Standard error in accuracy: 0.02
Standard error in precision: 0.02
Standard error in recall: 0.02


In [6]:
## use k fold cross validation to measure performance ##
scoring_metrics = ['accuracy','precision','recall']
dcScores        = cross_validate(ens,X,y,cv=StratifiedKFold(10),scoring=scoring_metrics)
print('Mean Accuracy: %.2f' % np.mean(dcScores['test_accuracy']))
print('Mean Precision: %.2f' % np.mean(dcScores['test_precision']))
print('Mean Recall: %.2f' % np.mean(dcScores['test_recall']))

Mean Accuracy: 0.96
Mean Precision: 0.97
Mean Recall: 0.98


These results look good, they represent an improvement, in terms of accuracy and recall, over the lone decision tree classifier (see results from Article III).
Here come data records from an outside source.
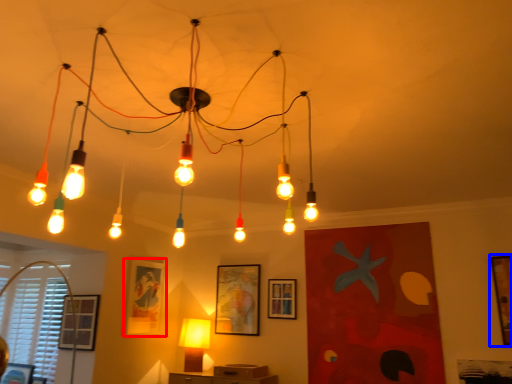
Question: Which object appears closest to the camera in this image, picture frame (highlighted by a red box) or picture frame (highlighted by a blue box)?

Choices:
 (A) picture frame
 (B) picture frame

Answer: (B)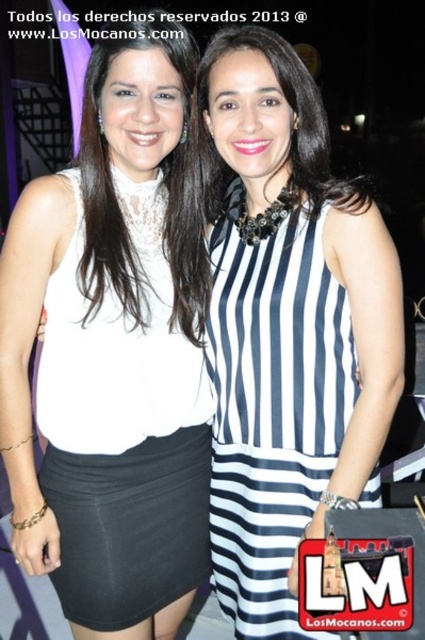
Does white lace dress at left have a smaller size compared to navy blue striped dress at center?

Yes.

Who is positioned more to the right, white lace dress at left or navy blue striped dress at center?

Positioned to the right is navy blue striped dress at center.

This screenshot has height=640, width=425. I want to click on white lace dress at left, so click(x=124, y=429).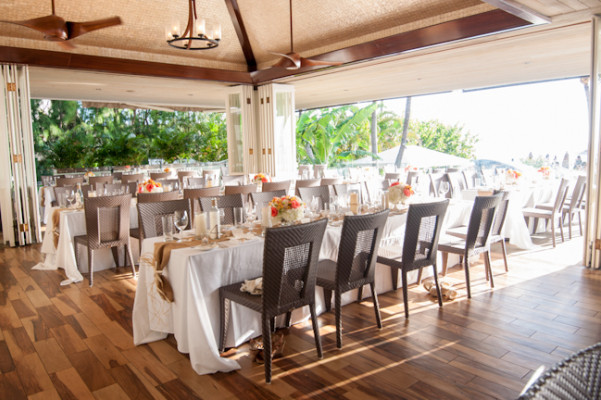
The height and width of the screenshot is (400, 601). I want to click on white table cloths, so click(207, 308), click(76, 224), click(38, 183), click(522, 201), click(418, 185), click(346, 172).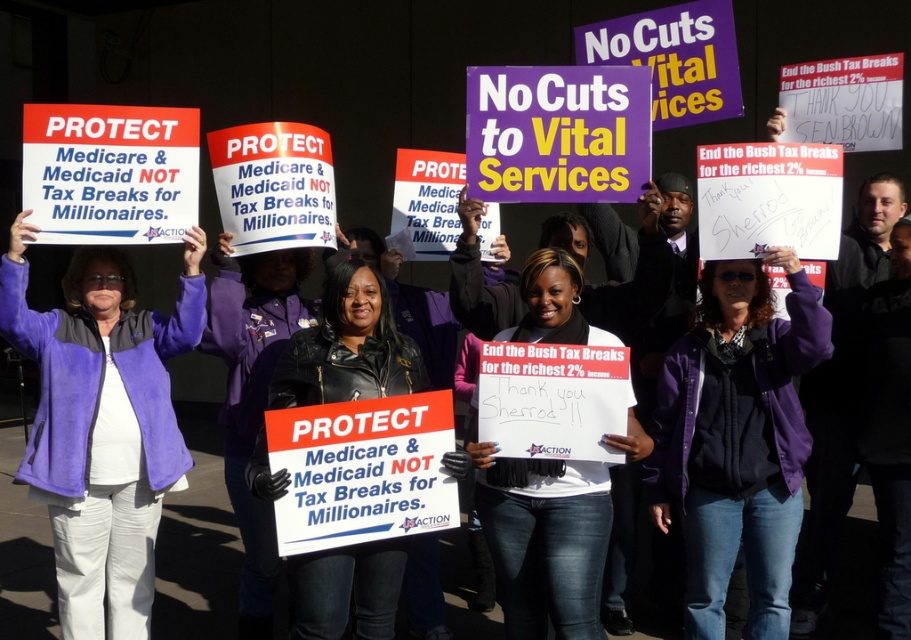
You are a photographer at the protest and want to capture both the purple fleece jacket at left and the matte purple jacket at center in a single photo. Which jacket should you position closer to the camera to ensure both are fully visible in the frame?

To ensure both the purple fleece jacket at left and the matte purple jacket at center are fully visible in the frame, position the purple fleece jacket at left closer to the camera since it is much taller than the matte purple jacket at center. This way, the taller jacket won

You are a photographer at the protest and want to capture a photo that includes both the purple fleece jacket at left and the matte purple jacket at center. Which jacket should you position to the left side of your frame to include both?

To include both the purple fleece jacket at left and the matte purple jacket at center in the photo, position the purple fleece jacket at left to the left side of your frame since it is already to the left of the matte purple jacket at center in the scene.

You are a photographer at the protest. You want to take a photo that includes both the white matte sign at center and the matte purple jacket at center. Based on their positions, which object should you adjust to ensure both are fully visible in the frame?

The white matte sign at center is positioned on the right side of matte purple jacket at center. To ensure both are fully visible, you should adjust the matte purple jacket at center to move it slightly to the left or the white matte sign at center to move it slightly to the right so they don not overlap in the frame.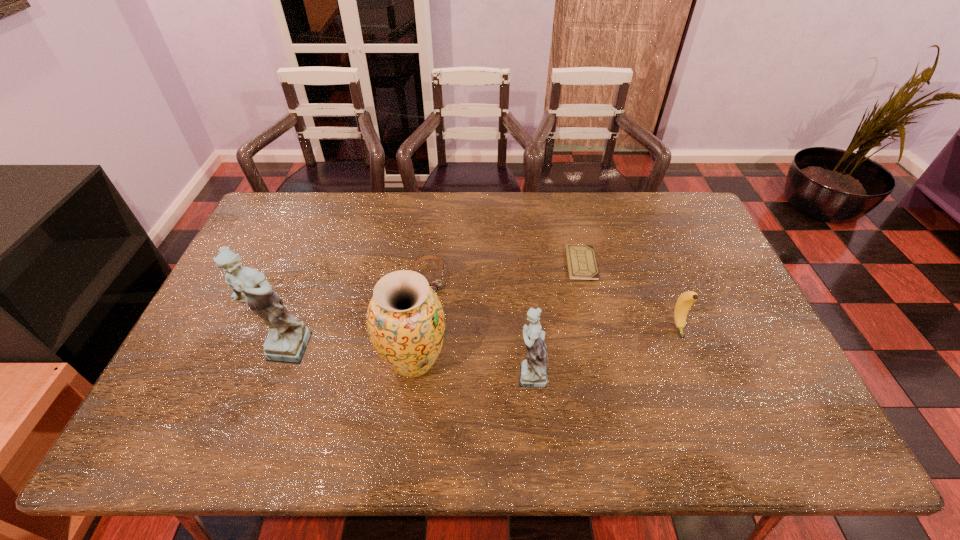
You are a GUI agent. You are given a task and a screenshot of the screen. Output one action in this format:
    pyautogui.click(x=<x>, y=<y>)
    Task: Click on the vacant space located 0.090m on the front-facing side of the left figurine
    This screenshot has width=960, height=540.
    Given the screenshot: What is the action you would take?
    tap(260, 409)

Identify the location of vacant space located on the front-facing side of the shorter figurine. The height and width of the screenshot is (540, 960). (490, 373).

You are a GUI agent. You are given a task and a screenshot of the screen. Output one action in this format:
    pyautogui.click(x=<x>, y=<y>)
    Task: Click on the free spot located on the front-facing side of the shorter figurine
    The image size is (960, 540).
    Given the screenshot: What is the action you would take?
    pyautogui.click(x=454, y=373)

Image resolution: width=960 pixels, height=540 pixels. I want to click on blank space located on the front-facing side of the shorter figurine, so click(x=450, y=373).

I want to click on vacant area located on the front of the shortest object, so (598, 336).

Where is `vacant space located on the front-facing side of the second shortest object`? vacant space located on the front-facing side of the second shortest object is located at coordinates (421, 350).

Where is `vacant space located 0.190m from the stem of the rightmost object`? This screenshot has width=960, height=540. vacant space located 0.190m from the stem of the rightmost object is located at coordinates (708, 402).

What are the coordinates of `vacant space located on the back of the vase` in the screenshot? It's located at tap(421, 298).

Where is `figurine that is at the near edge`? This screenshot has width=960, height=540. figurine that is at the near edge is located at coordinates click(x=534, y=371).

Where is `vase that is positioned at the near edge`? The image size is (960, 540). vase that is positioned at the near edge is located at coordinates (405, 320).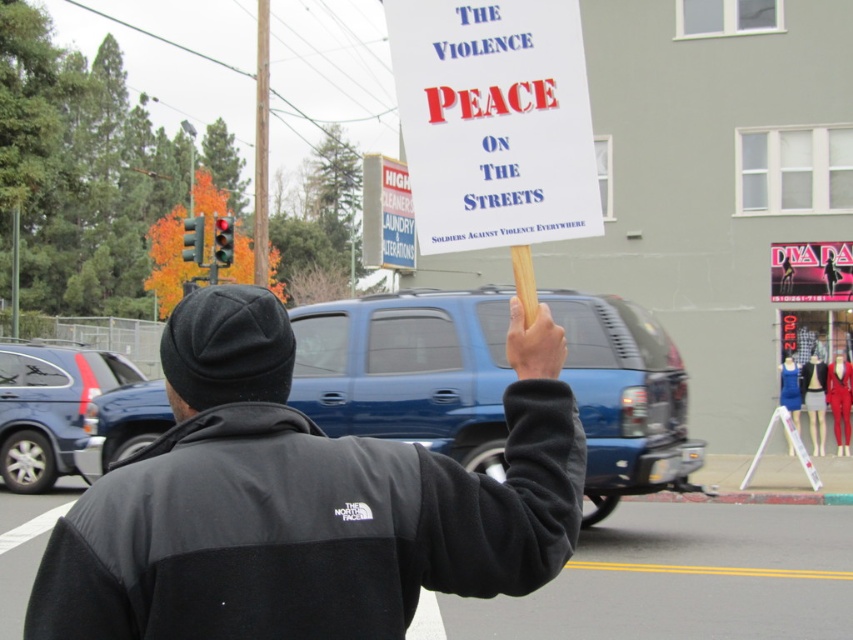
Question: Which object is closer to the camera taking this photo?

Choices:
 (A) white paper sign at upper center
 (B) black fleece jacket at center
 (C) matte blue suv at center

Answer: (B)

Question: Which point is closer to the camera taking this photo?

Choices:
 (A) (39, 467)
 (B) (445, 1)

Answer: (B)

Question: Does black fleece jacket at center appear over white paper sign at upper center?

Choices:
 (A) no
 (B) yes

Answer: (A)

Question: Can you confirm if black fleece jacket at center is positioned above matte blue suv at center?

Choices:
 (A) yes
 (B) no

Answer: (A)

Question: Based on their relative distances, which object is farther from the matte blue suv at center?

Choices:
 (A) white paper sign at upper center
 (B) black fleece jacket at center

Answer: (A)

Question: Can you confirm if white paper sign at upper center is positioned to the left of matte blue suv at center?

Choices:
 (A) no
 (B) yes

Answer: (A)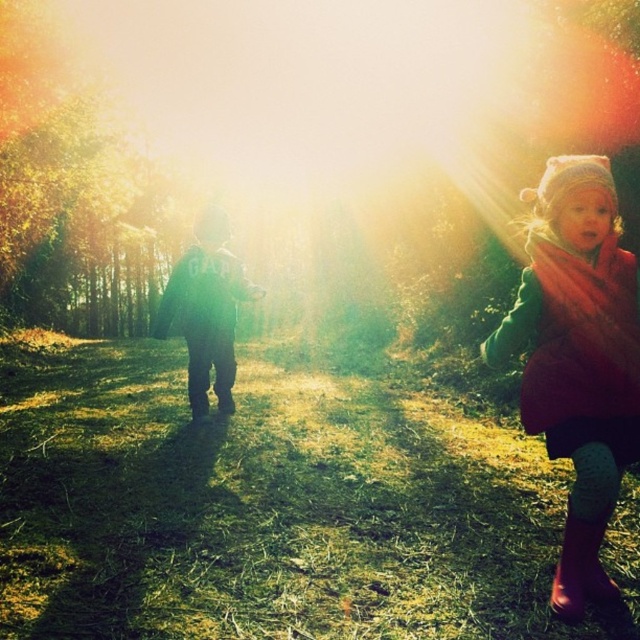
Question: Observing the image, what is the correct spatial positioning of knitted woolen hat at upper right in reference to rubber boots at lower right?

Choices:
 (A) left
 (B) right

Answer: (A)

Question: Can you confirm if knitted woolen hat at upper right is positioned to the left of rubber boots at lower right?

Choices:
 (A) yes
 (B) no

Answer: (A)

Question: Can you confirm if knitted woolen hat at upper right is positioned to the right of rubber boots at lower right?

Choices:
 (A) no
 (B) yes

Answer: (A)

Question: Which point is farther from the camera taking this photo?

Choices:
 (A) (605, 586)
 (B) (632, 320)

Answer: (A)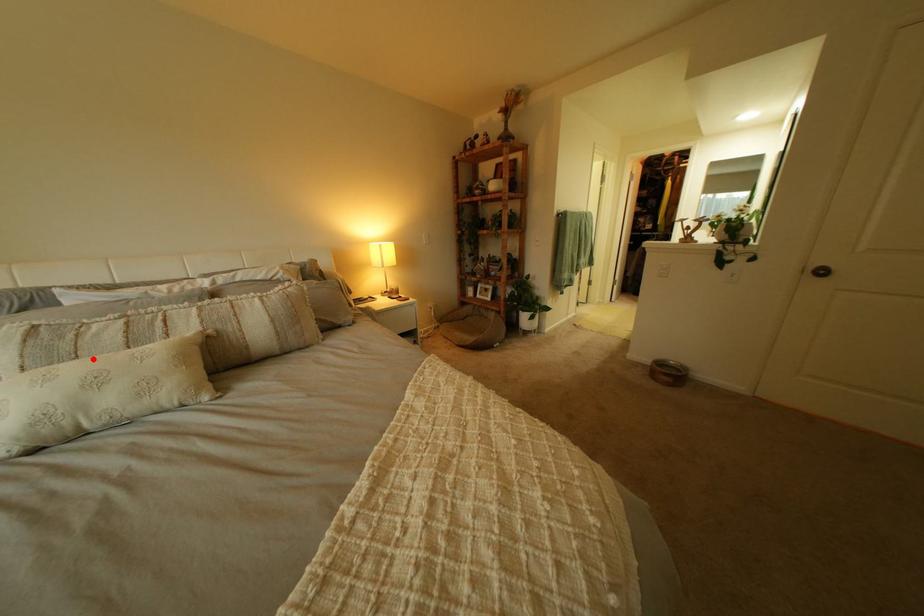
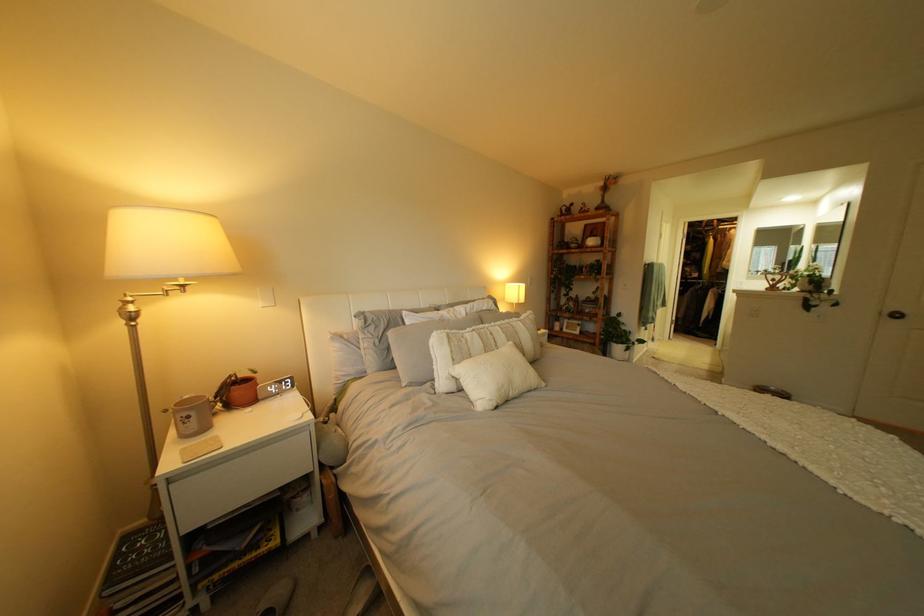
The point at the highlighted location is marked in the first image. Where is the corresponding point in the second image?

(485, 355)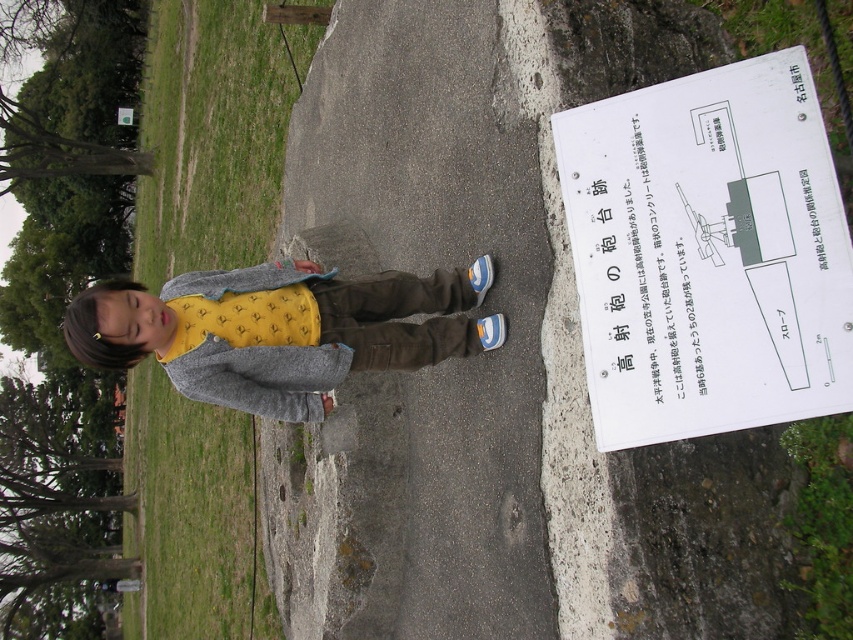
Question: Does white paper sign at right have a greater width compared to yellow cotton shirt at center?

Choices:
 (A) no
 (B) yes

Answer: (B)

Question: Which object appears farthest from the camera in this image?

Choices:
 (A) gray concrete pavement at center
 (B) yellow cotton shirt at center
 (C) white paper sign at right

Answer: (B)

Question: Can you confirm if gray concrete pavement at center is smaller than green grass at lower left?

Choices:
 (A) yes
 (B) no

Answer: (A)

Question: Among these points, which one is farthest from the camera?

Choices:
 (A) (488, 296)
 (B) (283, 269)

Answer: (A)

Question: Can you confirm if gray concrete pavement at center is wider than yellow cotton shirt at center?

Choices:
 (A) no
 (B) yes

Answer: (B)

Question: Which object is the farthest from the white paper sign at right?

Choices:
 (A) yellow cotton shirt at center
 (B) green grass at lower left

Answer: (B)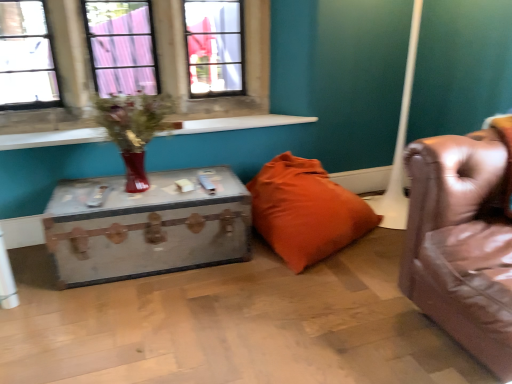
The height and width of the screenshot is (384, 512). Describe the element at coordinates (133, 129) in the screenshot. I see `matte glass vase at upper left` at that location.

Describe the element at coordinates (146, 227) in the screenshot. I see `rustic wood trunk at center` at that location.

This screenshot has height=384, width=512. In order to click on rustic wood trunk at center in this screenshot , I will do `click(146, 227)`.

What do you see at coordinates (306, 211) in the screenshot?
I see `orange fabric pillow at center` at bounding box center [306, 211].

Where is `matte glass vase at upper left`? Image resolution: width=512 pixels, height=384 pixels. matte glass vase at upper left is located at coordinates (133, 129).

Is matte glass vase at upper left aimed at white smooth window sill at upper left?

No, matte glass vase at upper left is not oriented towards white smooth window sill at upper left.

Considering the positions of objects matte glass vase at upper left and white smooth window sill at upper left in the image provided, who is more to the left, matte glass vase at upper left or white smooth window sill at upper left?

From the viewer's perspective, matte glass vase at upper left appears more on the left side.

Is matte glass vase at upper left behind white smooth window sill at upper left?

No, the depth of matte glass vase at upper left is less than that of white smooth window sill at upper left.

Is orange fabric pillow at center at the back of rustic wood trunk at center?

rustic wood trunk at center does not have its back to orange fabric pillow at center.

From a real-world perspective, is rustic wood trunk at center physically located above or below orange fabric pillow at center?

rustic wood trunk at center is below orange fabric pillow at center.

Measure the distance from rustic wood trunk at center to orange fabric pillow at center.

rustic wood trunk at center is 18.72 inches from orange fabric pillow at center.

The width and height of the screenshot is (512, 384). What are the coordinates of `pillow located above the rustic wood trunk at center (from a real-world perspective)` in the screenshot? It's located at (306, 211).

Between orange fabric pillow at center and rustic wood trunk at center, which one has larger width?

Wider between the two is orange fabric pillow at center.

Considering the relative positions of orange fabric pillow at center and rustic wood trunk at center in the image provided, is orange fabric pillow at center in front of rustic wood trunk at center?

No, it is behind rustic wood trunk at center.

Considering the sizes of objects orange fabric pillow at center and rustic wood trunk at center in the image provided, who is taller, orange fabric pillow at center or rustic wood trunk at center?

orange fabric pillow at center is taller.

Which of these two, orange fabric pillow at center or rustic wood trunk at center, is bigger?

Bigger between the two is orange fabric pillow at center.

From the image's perspective, is rustic wood trunk at center above or below white smooth window sill at upper left?

Based on their image positions, rustic wood trunk at center is located beneath white smooth window sill at upper left.

Consider the image. Is the position of rustic wood trunk at center more distant than that of white smooth window sill at upper left?

No, rustic wood trunk at center is closer to the viewer.

How many degrees apart are the facing directions of rustic wood trunk at center and white smooth window sill at upper left?

The angle between the facing direction of rustic wood trunk at center and the facing direction of white smooth window sill at upper left is 1.15 degrees.

Are rustic wood trunk at center and white smooth window sill at upper left making contact?

There is a gap between rustic wood trunk at center and white smooth window sill at upper left.

Considering the sizes of objects white smooth window sill at upper left and matte glass vase at upper left in the image provided, who is wider, white smooth window sill at upper left or matte glass vase at upper left?

Wider between the two is matte glass vase at upper left.

From a real-world perspective, which is physically below, white smooth window sill at upper left or matte glass vase at upper left?

white smooth window sill at upper left, from a real-world perspective.

From the image's perspective, is white smooth window sill at upper left over matte glass vase at upper left?

Yes.

In the image, is white smooth window sill at upper left on the left side or the right side of matte glass vase at upper left?

white smooth window sill at upper left is to the right of matte glass vase at upper left.

I want to click on window sill above the orange fabric pillow at center (from the image's perspective), so click(x=237, y=123).

Considering the positions of objects orange fabric pillow at center and white smooth window sill at upper left in the image provided, who is behind, orange fabric pillow at center or white smooth window sill at upper left?

white smooth window sill at upper left.

In the scene shown: Does orange fabric pillow at center have a lesser height compared to white smooth window sill at upper left?

In fact, orange fabric pillow at center may be taller than white smooth window sill at upper left.

Can you confirm if orange fabric pillow at center is taller than matte glass vase at upper left?

Correct, orange fabric pillow at center is much taller as matte glass vase at upper left.

Looking at this image, measure the distance between orange fabric pillow at center and matte glass vase at upper left.

orange fabric pillow at center is 30.69 inches away from matte glass vase at upper left.

Looking at their sizes, would you say orange fabric pillow at center is wider or thinner than matte glass vase at upper left?

orange fabric pillow at center is wider than matte glass vase at upper left.

Where is `floral arrangement located above the orange fabric pillow at center (from the image's perspective)`? Image resolution: width=512 pixels, height=384 pixels. floral arrangement located above the orange fabric pillow at center (from the image's perspective) is located at coordinates (133, 129).

Locate an element on the screen. This screenshot has width=512, height=384. floral arrangement above the white smooth window sill at upper left (from a real-world perspective) is located at coordinates (133, 129).

The image size is (512, 384). I want to click on pillow behind the rustic wood trunk at center, so click(306, 211).

Looking at the image, which one is located closer to rustic wood trunk at center, matte glass vase at upper left or white smooth window sill at upper left?

Among the two, matte glass vase at upper left is located nearer to rustic wood trunk at center.

Estimate the real-world distances between objects in this image. Which object is closer to orange fabric pillow at center, rustic wood trunk at center or matte glass vase at upper left?

Among the two, rustic wood trunk at center is located nearer to orange fabric pillow at center.

From the picture: Looking at the image, which one is located further to orange fabric pillow at center, matte glass vase at upper left or rustic wood trunk at center?

matte glass vase at upper left.

Considering their positions, is matte glass vase at upper left positioned closer to orange fabric pillow at center than white smooth window sill at upper left?

white smooth window sill at upper left is positioned closer to the anchor orange fabric pillow at center.

From the image, which object appears to be nearer to matte glass vase at upper left, rustic wood trunk at center or white smooth window sill at upper left?

rustic wood trunk at center is closer to matte glass vase at upper left.

Based on their spatial positions, is rustic wood trunk at center or orange fabric pillow at center further from matte glass vase at upper left?

orange fabric pillow at center.

Looking at the image, which one is located closer to rustic wood trunk at center, orange fabric pillow at center or white smooth window sill at upper left?

Among the two, orange fabric pillow at center is located nearer to rustic wood trunk at center.

Looking at the image, which one is located closer to matte glass vase at upper left, white smooth window sill at upper left or orange fabric pillow at center?

white smooth window sill at upper left is closer to matte glass vase at upper left.

Find the location of a particular element. Image resolution: width=512 pixels, height=384 pixels. window sill between matte glass vase at upper left and orange fabric pillow at center is located at coordinates (237, 123).

You are a GUI agent. You are given a task and a screenshot of the screen. Output one action in this format:
    pyautogui.click(x=<x>, y=<y>)
    Task: Click on the table between matte glass vase at upper left and orange fabric pillow at center
    
    Given the screenshot: What is the action you would take?
    pyautogui.click(x=146, y=227)

At what (x,y) coordinates should I click in order to perform the action: click on floral arrangement that lies between white smooth window sill at upper left and rustic wood trunk at center from top to bottom. Please return your answer as a coordinate pair (x, y). This screenshot has width=512, height=384. Looking at the image, I should click on (133, 129).

Locate an element on the screen. This screenshot has width=512, height=384. window sill between rustic wood trunk at center and orange fabric pillow at center from left to right is located at coordinates (237, 123).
Note that no hyperparameter tuning was done: further improvements to our ensemble are therefore possible.

Let's compare how our custom-built ensemble compares to the one available through scikit-learn:

In [7]:
## import the scikit-learn model ##
from sklearn.ensemble import BaggingClassifier

In [8]:
## declare a bagging classifier instance ##
ens = BaggingClassifier(base_estimator=DecisionTreeClassifier(class_weight='balanced'),n_estimators=100)

In [9]:
## use k fold cross validation to measure performance ##
scoring_metrics = ['accuracy','precision','recall']
dcScores        = cross_validate(ens,X,y,cv=StratifiedKFold(10),scoring=scoring_metrics)
print('Mean Accuracy: %.2f' % np.mean(dcScores['test_accuracy']))
print('Mean Precision: %.2f' % np.mean(dcScores['test_precision']))
print('Mean Recall: %.2f' % np.mean(dcScores['test_recall']))

Mean Accuracy: 0.97
Mean Precision: 0.97
Mean Recall: 0.98


The results here are very similar to those obtained with our custom ensemble classifier. Like the case with the custom classifier, no hyperparameter tuning was done here. Further work to optimise the hyperparameters of the base decision tree classifier could offer further improvements.